## Exercise
Print all of the records below again without a single difference.

## Excerpted records
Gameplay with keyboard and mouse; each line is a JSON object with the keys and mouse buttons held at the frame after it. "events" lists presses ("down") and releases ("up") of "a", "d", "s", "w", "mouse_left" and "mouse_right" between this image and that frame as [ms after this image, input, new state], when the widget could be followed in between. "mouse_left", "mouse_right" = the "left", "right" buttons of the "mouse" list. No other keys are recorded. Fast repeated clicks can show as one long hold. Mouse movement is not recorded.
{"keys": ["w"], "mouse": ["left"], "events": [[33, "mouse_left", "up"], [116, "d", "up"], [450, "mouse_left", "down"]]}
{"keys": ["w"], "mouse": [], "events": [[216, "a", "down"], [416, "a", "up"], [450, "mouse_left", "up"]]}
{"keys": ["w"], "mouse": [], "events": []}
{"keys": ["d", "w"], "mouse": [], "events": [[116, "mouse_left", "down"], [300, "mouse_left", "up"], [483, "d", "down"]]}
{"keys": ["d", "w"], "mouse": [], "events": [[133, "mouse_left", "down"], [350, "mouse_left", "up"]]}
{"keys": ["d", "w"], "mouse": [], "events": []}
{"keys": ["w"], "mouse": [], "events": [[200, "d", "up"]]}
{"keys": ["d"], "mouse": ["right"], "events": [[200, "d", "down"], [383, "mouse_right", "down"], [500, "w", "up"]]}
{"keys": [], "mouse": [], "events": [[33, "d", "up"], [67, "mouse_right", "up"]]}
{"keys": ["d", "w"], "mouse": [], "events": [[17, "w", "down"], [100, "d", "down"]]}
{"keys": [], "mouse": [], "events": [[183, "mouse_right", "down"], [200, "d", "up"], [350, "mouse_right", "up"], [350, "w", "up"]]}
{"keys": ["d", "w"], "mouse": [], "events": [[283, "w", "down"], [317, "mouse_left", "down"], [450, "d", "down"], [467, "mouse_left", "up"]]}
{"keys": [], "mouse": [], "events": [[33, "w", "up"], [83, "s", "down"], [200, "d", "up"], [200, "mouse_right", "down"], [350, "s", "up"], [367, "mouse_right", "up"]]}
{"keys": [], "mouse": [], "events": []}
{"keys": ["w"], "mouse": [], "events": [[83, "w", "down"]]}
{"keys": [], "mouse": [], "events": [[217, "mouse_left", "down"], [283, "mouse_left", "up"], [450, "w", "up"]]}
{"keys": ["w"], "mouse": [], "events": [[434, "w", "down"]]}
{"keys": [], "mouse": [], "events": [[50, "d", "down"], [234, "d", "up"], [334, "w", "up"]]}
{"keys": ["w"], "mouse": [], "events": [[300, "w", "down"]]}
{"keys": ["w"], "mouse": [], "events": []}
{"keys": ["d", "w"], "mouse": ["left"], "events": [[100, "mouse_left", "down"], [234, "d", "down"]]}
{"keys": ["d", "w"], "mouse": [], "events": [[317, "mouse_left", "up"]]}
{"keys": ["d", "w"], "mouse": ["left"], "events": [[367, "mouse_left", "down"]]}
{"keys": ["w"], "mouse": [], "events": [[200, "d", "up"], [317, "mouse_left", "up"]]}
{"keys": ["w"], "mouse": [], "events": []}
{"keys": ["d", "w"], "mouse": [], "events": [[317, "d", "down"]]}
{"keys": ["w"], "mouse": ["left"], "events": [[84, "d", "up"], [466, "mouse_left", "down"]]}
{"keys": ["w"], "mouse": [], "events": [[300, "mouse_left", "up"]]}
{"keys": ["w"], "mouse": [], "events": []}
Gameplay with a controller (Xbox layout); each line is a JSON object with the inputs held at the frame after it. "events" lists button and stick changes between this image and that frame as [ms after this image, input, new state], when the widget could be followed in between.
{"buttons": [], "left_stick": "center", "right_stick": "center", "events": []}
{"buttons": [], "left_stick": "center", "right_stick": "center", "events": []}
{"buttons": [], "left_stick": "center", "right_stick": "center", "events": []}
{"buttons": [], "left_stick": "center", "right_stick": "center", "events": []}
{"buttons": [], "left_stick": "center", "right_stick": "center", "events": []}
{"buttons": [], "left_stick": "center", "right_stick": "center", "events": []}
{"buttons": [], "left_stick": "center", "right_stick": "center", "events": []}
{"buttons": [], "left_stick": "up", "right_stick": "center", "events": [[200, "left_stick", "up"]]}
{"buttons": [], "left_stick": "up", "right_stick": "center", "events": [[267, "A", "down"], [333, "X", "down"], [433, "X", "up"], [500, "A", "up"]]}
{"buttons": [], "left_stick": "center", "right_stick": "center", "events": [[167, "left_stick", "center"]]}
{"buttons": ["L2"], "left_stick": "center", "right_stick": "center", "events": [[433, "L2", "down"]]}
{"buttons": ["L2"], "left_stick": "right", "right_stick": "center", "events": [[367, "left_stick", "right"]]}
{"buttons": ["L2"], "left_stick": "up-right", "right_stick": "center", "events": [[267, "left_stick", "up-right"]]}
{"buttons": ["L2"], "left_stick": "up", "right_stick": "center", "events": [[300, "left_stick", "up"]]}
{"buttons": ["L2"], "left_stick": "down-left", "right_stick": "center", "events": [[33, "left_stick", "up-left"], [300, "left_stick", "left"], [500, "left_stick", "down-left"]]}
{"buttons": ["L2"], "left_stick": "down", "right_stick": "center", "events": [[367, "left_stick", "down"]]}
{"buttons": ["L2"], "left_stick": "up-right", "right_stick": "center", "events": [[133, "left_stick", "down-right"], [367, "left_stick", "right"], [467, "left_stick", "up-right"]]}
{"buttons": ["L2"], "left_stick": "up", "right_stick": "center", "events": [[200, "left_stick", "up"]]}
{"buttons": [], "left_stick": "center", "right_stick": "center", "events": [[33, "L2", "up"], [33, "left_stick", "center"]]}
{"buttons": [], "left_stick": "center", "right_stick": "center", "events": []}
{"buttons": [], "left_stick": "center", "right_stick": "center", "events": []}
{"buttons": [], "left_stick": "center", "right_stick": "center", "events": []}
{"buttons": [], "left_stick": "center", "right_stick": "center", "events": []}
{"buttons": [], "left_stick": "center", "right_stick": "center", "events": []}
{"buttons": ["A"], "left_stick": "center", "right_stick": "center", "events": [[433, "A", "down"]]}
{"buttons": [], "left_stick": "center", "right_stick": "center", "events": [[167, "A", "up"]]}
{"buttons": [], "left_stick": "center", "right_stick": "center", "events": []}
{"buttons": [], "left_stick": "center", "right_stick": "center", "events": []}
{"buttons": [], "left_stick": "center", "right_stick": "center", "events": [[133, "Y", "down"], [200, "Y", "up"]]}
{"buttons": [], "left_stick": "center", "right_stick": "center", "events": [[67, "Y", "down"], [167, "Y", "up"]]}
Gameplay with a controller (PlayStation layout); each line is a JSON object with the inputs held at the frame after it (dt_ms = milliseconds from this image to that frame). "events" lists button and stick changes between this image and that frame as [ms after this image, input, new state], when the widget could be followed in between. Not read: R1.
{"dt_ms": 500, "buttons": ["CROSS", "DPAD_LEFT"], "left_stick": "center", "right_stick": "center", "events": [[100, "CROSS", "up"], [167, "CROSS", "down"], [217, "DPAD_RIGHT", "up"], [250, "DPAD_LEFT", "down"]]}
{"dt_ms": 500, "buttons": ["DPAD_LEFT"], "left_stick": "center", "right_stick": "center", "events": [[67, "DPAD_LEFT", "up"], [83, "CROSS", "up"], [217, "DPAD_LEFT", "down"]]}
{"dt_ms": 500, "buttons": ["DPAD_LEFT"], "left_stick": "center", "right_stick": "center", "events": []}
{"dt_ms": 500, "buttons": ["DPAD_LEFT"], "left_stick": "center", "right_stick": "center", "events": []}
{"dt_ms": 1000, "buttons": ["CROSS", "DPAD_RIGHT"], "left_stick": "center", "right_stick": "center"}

## Response to the exercise
Gameplay with keyboard and mouse; each line is a JSON object with the keys and mouse buttons held at the frame after it. "events" lists presses ("down") and releases ("up") of "a", "d", "s", "w", "mouse_left" and "mouse_right" between this image and that frame as [ms after this image, input, new state], when the widget could be followed in between. "mouse_left", "mouse_right" = the "left", "right" buttons of the "mouse" list. No other keys are recorded. Fast repeated clicks can show as one long hold. Mouse movement is not recorded.
{"keys": ["w"], "mouse": ["left"], "events": [[33, "mouse_left", "up"], [116, "d", "up"], [450, "mouse_left", "down"]]}
{"keys": ["w"], "mouse": [], "events": [[216, "a", "down"], [416, "a", "up"], [450, "mouse_left", "up"]]}
{"keys": ["w"], "mouse": [], "events": []}
{"keys": ["d", "w"], "mouse": [], "events": [[116, "mouse_left", "down"], [300, "mouse_left", "up"], [483, "d", "down"]]}
{"keys": ["d", "w"], "mouse": [], "events": [[133, "mouse_left", "down"], [350, "mouse_left", "up"]]}
{"keys": ["d", "w"], "mouse": [], "events": []}
{"keys": ["w"], "mouse": [], "events": [[200, "d", "up"]]}
{"keys": ["d"], "mouse": ["right"], "events": [[200, "d", "down"], [383, "mouse_right", "down"], [500, "w", "up"]]}
{"keys": [], "mouse": [], "events": [[33, "d", "up"], [67, "mouse_right", "up"]]}
{"keys": ["d", "w"], "mouse": [], "events": [[17, "w", "down"], [100, "d", "down"]]}
{"keys": [], "mouse": [], "events": [[183, "mouse_right", "down"], [200, "d", "up"], [350, "mouse_right", "up"], [350, "w", "up"]]}
{"keys": ["d", "w"], "mouse": [], "events": [[283, "w", "down"], [317, "mouse_left", "down"], [450, "d", "down"], [467, "mouse_left", "up"]]}
{"keys": [], "mouse": [], "events": [[33, "w", "up"], [83, "s", "down"], [200, "d", "up"], [200, "mouse_right", "down"], [350, "s", "up"], [367, "mouse_right", "up"]]}
{"keys": [], "mouse": [], "events": []}
{"keys": ["w"], "mouse": [], "events": [[83, "w", "down"]]}
{"keys": [], "mouse": [], "events": [[217, "mouse_left", "down"], [283, "mouse_left", "up"], [450, "w", "up"]]}
{"keys": ["w"], "mouse": [], "events": [[434, "w", "down"]]}
{"keys": [], "mouse": [], "events": [[50, "d", "down"], [234, "d", "up"], [334, "w", "up"]]}
{"keys": ["w"], "mouse": [], "events": [[300, "w", "down"]]}
{"keys": ["w"], "mouse": [], "events": []}
{"keys": ["d", "w"], "mouse": ["left"], "events": [[100, "mouse_left", "down"], [234, "d", "down"]]}
{"keys": ["d", "w"], "mouse": [], "events": [[317, "mouse_left", "up"]]}
{"keys": ["d", "w"], "mouse": ["left"], "events": [[367, "mouse_left", "down"]]}
{"keys": ["w"], "mouse": [], "events": [[200, "d", "up"], [317, "mouse_left", "up"]]}
{"keys": ["w"], "mouse": [], "events": []}
{"keys": ["d", "w"], "mouse": [], "events": [[317, "d", "down"]]}
{"keys": ["w"], "mouse": ["left"], "events": [[84, "d", "up"], [466, "mouse_left", "down"]]}
{"keys": ["w"], "mouse": [], "events": [[300, "mouse_left", "up"]]}
{"keys": ["w"], "mouse": [], "events": []}
Gameplay with a controller (Xbox layout); each line is a JSON object with the inputs held at the frame after it. "events" lists button and stick changes between this image and that frame as [ms after this image, input, new state], when the widget could be followed in between.
{"buttons": [], "left_stick": "center", "right_stick": "center", "events": []}
{"buttons": [], "left_stick": "center", "right_stick": "center", "events": []}
{"buttons": [], "left_stick": "center", "right_stick": "center", "events": []}
{"buttons": [], "left_stick": "center", "right_stick": "center", "events": []}
{"buttons": [], "left_stick": "center", "right_stick": "center", "events": []}
{"buttons": [], "left_stick": "center", "right_stick": "center", "events": []}
{"buttons": [], "left_stick": "center", "right_stick": "center", "events": []}
{"buttons": [], "left_stick": "up", "right_stick": "center", "events": [[200, "left_stick", "up"]]}
{"buttons": [], "left_stick": "up", "right_stick": "center", "events": [[267, "A", "down"], [333, "X", "down"], [433, "X", "up"], [500, "A", "up"]]}
{"buttons": [], "left_stick": "center", "right_stick": "center", "events": [[167, "left_stick", "center"]]}
{"buttons": ["L2"], "left_stick": "center", "right_stick": "center", "events": [[433, "L2", "down"]]}
{"buttons": ["L2"], "left_stick": "right", "right_stick": "center", "events": [[367, "left_stick", "right"]]}
{"buttons": ["L2"], "left_stick": "up-right", "right_stick": "center", "events": [[267, "left_stick", "up-right"]]}
{"buttons": ["L2"], "left_stick": "up", "right_stick": "center", "events": [[300, "left_stick", "up"]]}
{"buttons": ["L2"], "left_stick": "down-left", "right_stick": "center", "events": [[33, "left_stick", "up-left"], [300, "left_stick", "left"], [500, "left_stick", "down-left"]]}
{"buttons": ["L2"], "left_stick": "down", "right_stick": "center", "events": [[367, "left_stick", "down"]]}
{"buttons": ["L2"], "left_stick": "up-right", "right_stick": "center", "events": [[133, "left_stick", "down-right"], [367, "left_stick", "right"], [467, "left_stick", "up-right"]]}
{"buttons": ["L2"], "left_stick": "up", "right_stick": "center", "events": [[200, "left_stick", "up"]]}
{"buttons": [], "left_stick": "center", "right_stick": "center", "events": [[33, "L2", "up"], [33, "left_stick", "center"]]}
{"buttons": [], "left_stick": "center", "right_stick": "center", "events": []}
{"buttons": [], "left_stick": "center", "right_stick": "center", "events": []}
{"buttons": [], "left_stick": "center", "right_stick": "center", "events": []}
{"buttons": [], "left_stick": "center", "right_stick": "center", "events": []}
{"buttons": [], "left_stick": "center", "right_stick": "center", "events": []}
{"buttons": ["A"], "left_stick": "center", "right_stick": "center", "events": [[433, "A", "down"]]}
{"buttons": [], "left_stick": "center", "right_stick": "center", "events": [[167, "A", "up"]]}
{"buttons": [], "left_stick": "center", "right_stick": "center", "events": []}
{"buttons": [], "left_stick": "center", "right_stick": "center", "events": []}
{"buttons": [], "left_stick": "center", "right_stick": "center", "events": [[133, "Y", "down"], [200, "Y", "up"]]}
{"buttons": [], "left_stick": "center", "right_stick": "center", "events": [[67, "Y", "down"], [167, "Y", "up"]]}
Gameplay with a controller (PlayStation layout); each line is a JSON object with the inputs held at the frame after it (dt_ms = milliseconds from this image to that frame). "events" lists button and stick changes between this image and that frame as [ms after this image, input, new state], when the widget could be followed in between. Not read: R1.
{"dt_ms": 500, "buttons": ["CROSS", "DPAD_LEFT"], "left_stick": "center", "right_stick": "center", "events": [[100, "CROSS", "up"], [167, "CROSS", "down"], [217, "DPAD_RIGHT", "up"], [250, "DPAD_LEFT", "down"]]}
{"dt_ms": 500, "buttons": ["DPAD_LEFT"], "left_stick": "center", "right_stick": "center", "events": [[67, "DPAD_LEFT", "up"], [83, "CROSS", "up"], [217, "DPAD_LEFT", "down"]]}
{"dt_ms": 500, "buttons": ["DPAD_LEFT"], "left_stick": "center", "right_stick": "center", "events": []}
{"dt_ms": 500, "buttons": ["DPAD_LEFT"], "left_stick": "center", "right_stick": "center", "events": []}
{"dt_ms": 1000, "buttons": ["CROSS", "DPAD_RIGHT"], "left_stick": "center", "right_stick": "center"}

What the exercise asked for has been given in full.